My grandmother passed first and my grandfather decided to keep a small potion of her ashes to be spread somewhere in the Alps, but he never specified where he was considering spreading them. After he passed my aunt and uncle, who had volunteered to go through their possessions and distribute as necessary, found the small urn with my grandmother’s remaining ashes. They gave it to me, so now I have a small urn with my grandmother’s remaining ashes that sit in the china hutch they gave me. I have no idea what to do with them, but I’ll probably never do anything with them: they’ll simply stay there in the china hutch.

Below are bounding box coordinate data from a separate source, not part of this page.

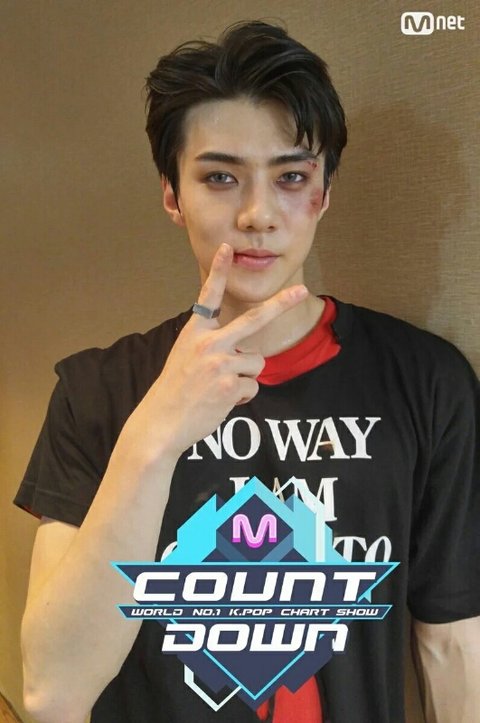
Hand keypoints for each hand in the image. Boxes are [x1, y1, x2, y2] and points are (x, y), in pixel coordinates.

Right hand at [121, 243, 307, 460]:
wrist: (161, 421)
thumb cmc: (174, 390)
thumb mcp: (184, 356)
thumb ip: (211, 344)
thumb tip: (245, 349)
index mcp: (195, 332)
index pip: (209, 297)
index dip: (219, 271)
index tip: (227, 249)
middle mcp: (209, 342)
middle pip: (255, 319)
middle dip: (281, 304)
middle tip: (301, 292)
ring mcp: (221, 363)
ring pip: (257, 362)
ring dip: (245, 377)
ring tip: (220, 388)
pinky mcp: (230, 385)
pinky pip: (252, 386)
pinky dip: (241, 397)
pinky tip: (221, 401)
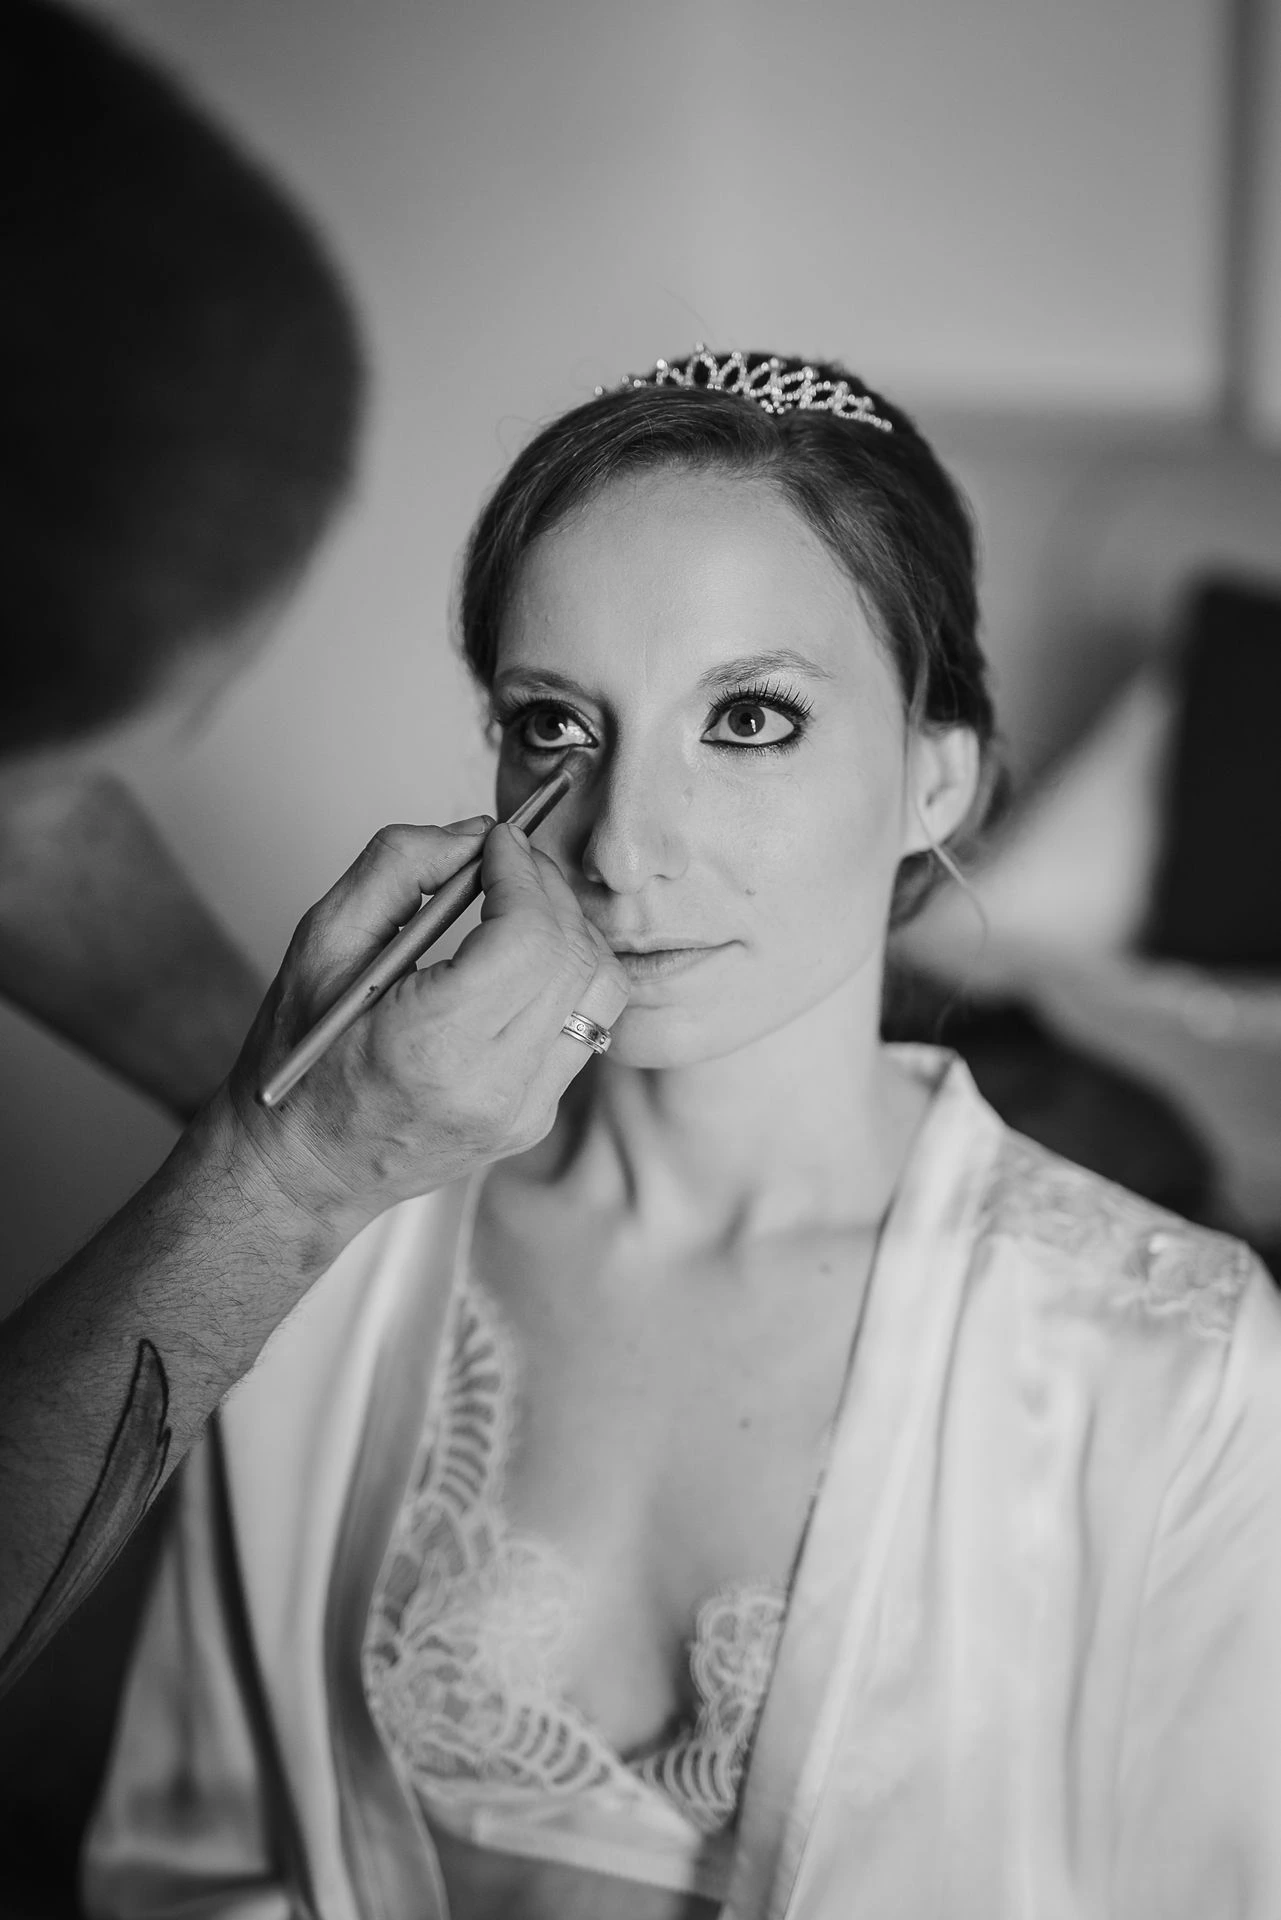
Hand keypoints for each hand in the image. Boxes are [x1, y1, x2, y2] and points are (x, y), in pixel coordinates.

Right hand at [219, 818, 627, 1234]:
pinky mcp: (537, 1118)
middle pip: (575, 955)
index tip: (498, 842)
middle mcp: (493, 1086)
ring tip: (518, 906)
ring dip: (568, 930)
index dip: (523, 871)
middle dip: (549, 890)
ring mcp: (524, 1111)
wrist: (304, 1169)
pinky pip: (586, 1025)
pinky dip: (564, 976)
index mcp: (433, 1045)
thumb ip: (397, 868)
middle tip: (508, 861)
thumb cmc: (300, 1061)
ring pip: (600, 990)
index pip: (530, 936)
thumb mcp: (320, 944)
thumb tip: (474, 835)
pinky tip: (518, 962)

Both my parents want to be cremated. They have some property along the Umpqua river and both have expressed a desire to have their ashes spread along the banks of the river. My mother would also like to have some of her ashes spread at the family cemetery in northern Montana. When that day comes, which may be sooner than later, I plan on erecting a cenotaph on the Oregon property on the banks above where her ashes will be spread and a headstone in the Montana cemetery. My father will likely get a cenotaph on the Oregon property as well.
Per their wishes, we buried the urns of my parents in the burial plots they had purchased years ago in their church cemetery. For each burial (they died five years apart) I had arranged with the sexton to have a 3’ deep hole dug, and that’s where we placed each urn. We had the pastor say a few words, and then my siblings and I each tossed a few shovels full of dirt in the hole. Friends and family also took part and the hole was soon filled.
Small amounts of the cremains of my DH (Kopek/Ruble on the SDMB) have been shot out of our friends’ cannons and muskets at an F&I War event, and some went into ground charges at said event.
A small amount of his cremains are in a pendant I wear, so he now rides all the roller coasters he wouldn’t ride before.
The rest are in a box on a bookcase and said box occasionally gets the one-finger salute from friends.
When my mother died , she was cremated in accordance with her wishes. My sisters kept the urn with them in their houses for about a year, except for a small portion we carried to Japan to be put into her family’s vault in their Buddhist temple.
After that time, we had the urn interred in a small urn vault in the plot where my father was already buried in a Western-style casket.
My parents’ ashes are in small urns, wooden boxes actually, and buried in a cemetery with the plot and marker stone purchased by them years before they died. When my mother died, we put the small box with their last dog’s ashes in with her.
My FIL’s ashes are somewhere in his son’s work shed, where they have been for several years. There is some confusion over which urn is his, which is the cat’s, and where either is. The plan is to bury FIL’ s ashes surreptiously beside his parents, in a cemetery that no longer accepts “clients.”
Apropos of little except the subject, here’s a photo that I have to share. Last week a well-respected retired teacher in our small town passed away. He taught driver’s education for decades; my wife and our kids all had him for driver’s ed. Everybody in town knew him.
Here’s a picture of the hearse in front of the church during his service.
My mom didn’t tell us what she wanted done with her ashes, so I’m apparently one of a growing number of adult children whose parents are essentially interred in hall closets. I’m trying to arrange things so that my kids don’t have the same dilemma, but it’s difficult, and it’s tempting to just not do anything. At some point, if we all do the same, there’s going to be a bushel of ashes for someone in a future generation to dispose of. Like many others, I also have a collection of pet cremains in containers of varying attractiveness on a shelf, so they could toss those in as well.
Luckily, my stepmother was much more decisive than my brother and I are, and we scattered my dad’s ashes on National Forest land in the Sandia mountains after they’d reposed in an urn on her mantel for a year. The only problem anyone has with that is that there’s no grave to visit. I don’t mind it, but some of the other relatives do.